Ну, как уже вчера сказала, на этой неделе судов по Болотному делу, наверное, не будет. Изолятор решил дать Барабанову возможность подлечиться и отдохнуть: глаз его действительно не слишком хорош. Андрею колют под веко уколы и капают капли. Сейчас глаз не очень болит, но плохо видит: на расстоянии более метра все расплывается. Почти уверен, что потеряет зрение на этот глаз. Руководитель учреждения уверяет, что, по словам врача, все может восстановиться. Как рассказывает Андрей, он ударился вечером об угол полки над столом, угол попал по открытому глазу. Я вот только не вполне поняла: ведь это произошло достаточно давно? А сразу ему начали оказывать помощь, или только после нашего вмешательства? Я забыла спросить. Если кто знает — скажите. В пятницу Андрея вывозили в больницу и сделали необходимые назначения.

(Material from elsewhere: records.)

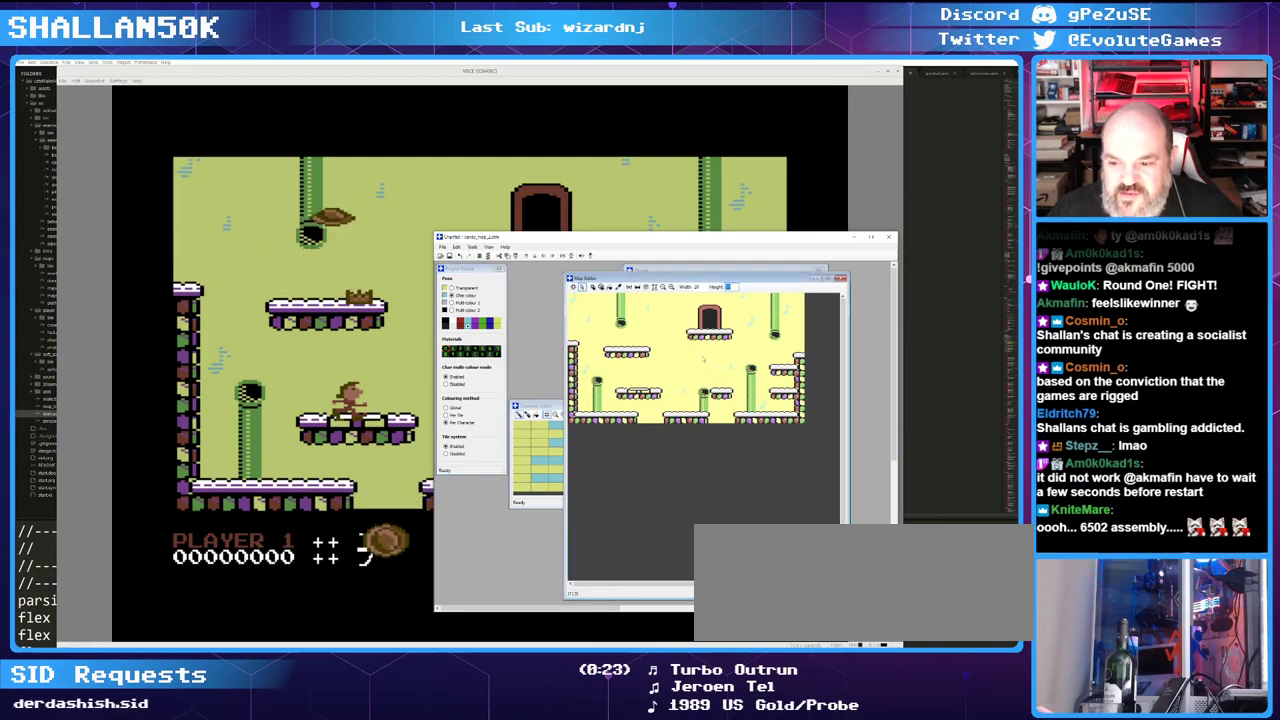
{"keys": ["ctrl"], "mouse": [], "events": []}
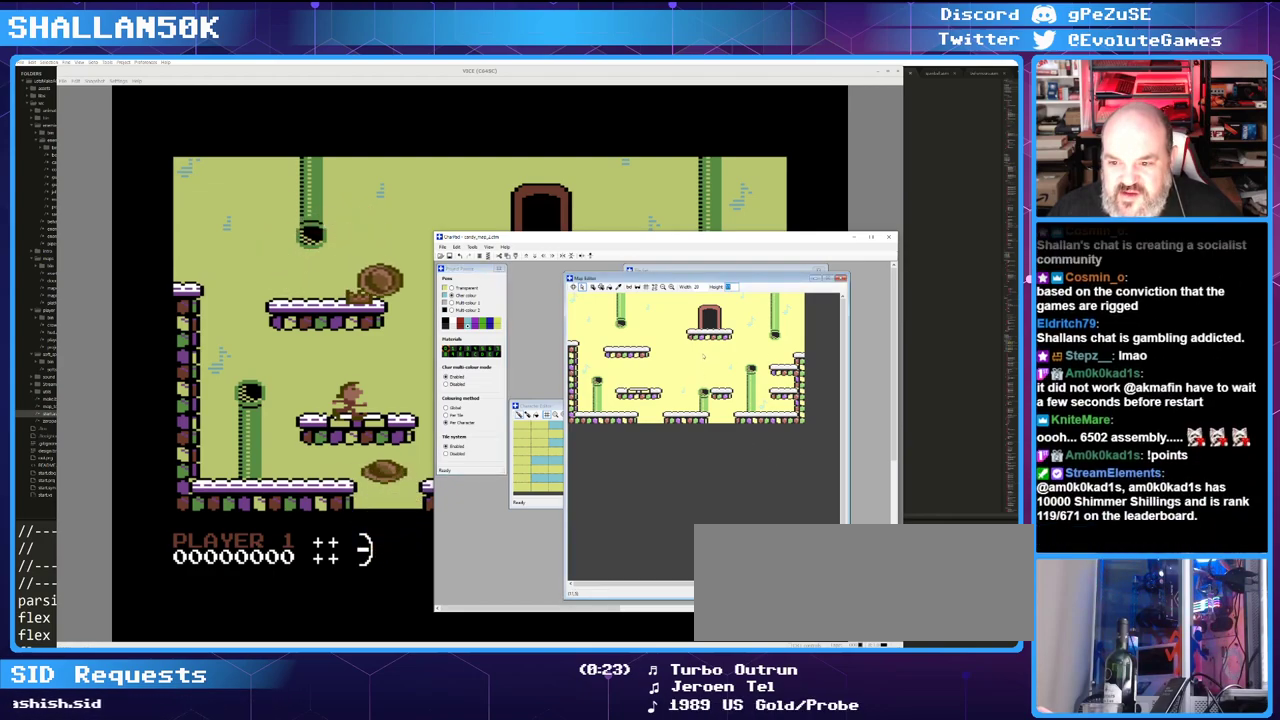
{"keys": ["ctrl"], "mouse": [], "events": []}
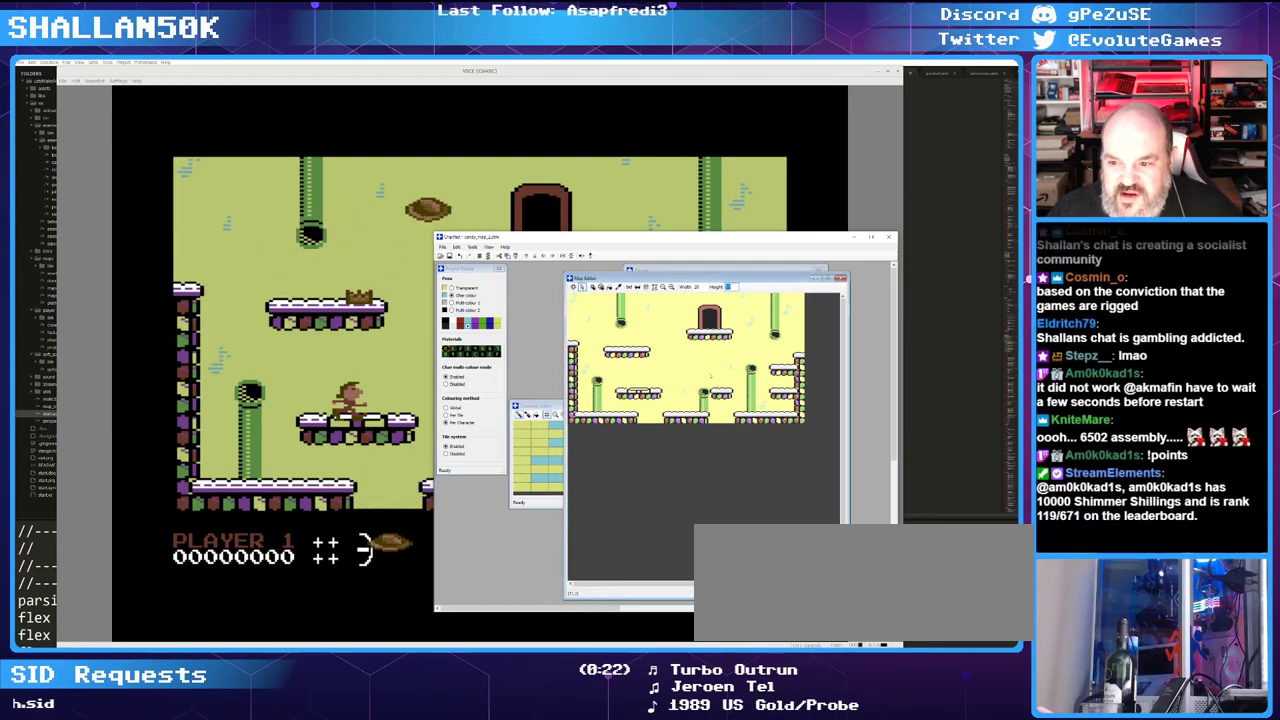
{"keys": ["ctrl"], "mouse": [], "events": [[216, "ctrl", "up"], [416, "ctrl", "down"]]}
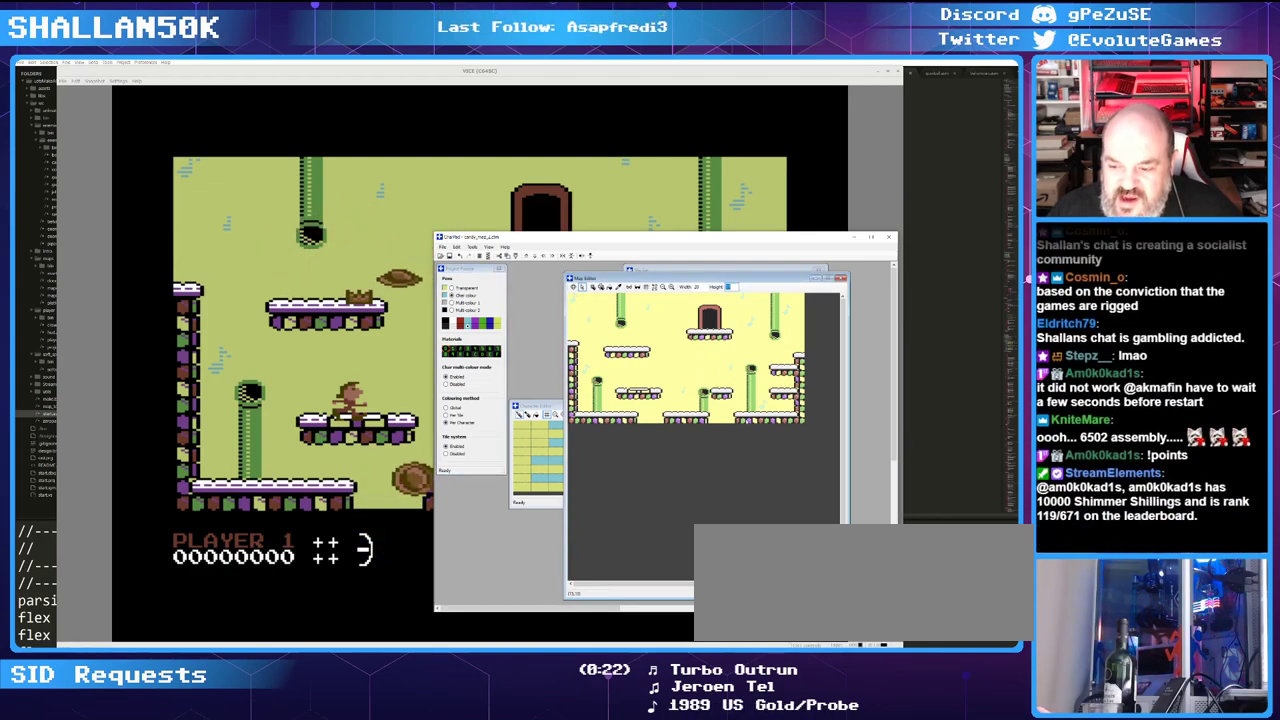
{"keys": ["ctrl"], "mouse": [], "events": []}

Спасибо, впрочем,  руководству изолятора за то, что Андрей эту неделю отдохнет (по медицинским показаниям не сможет участвовать в процессе). Надеюсь, отдохнут от этого марафона и другие участники процесса, коль скоро процесс не может идти без одного из подсудимых. Сейчас адвокат заявит в процессе ходатайство об отложении дела на неделю. И Зое спасибо Световой спасибо как человеку, который сделал это возможным, а также всем, кто участвовал в координации помощи Барабанову.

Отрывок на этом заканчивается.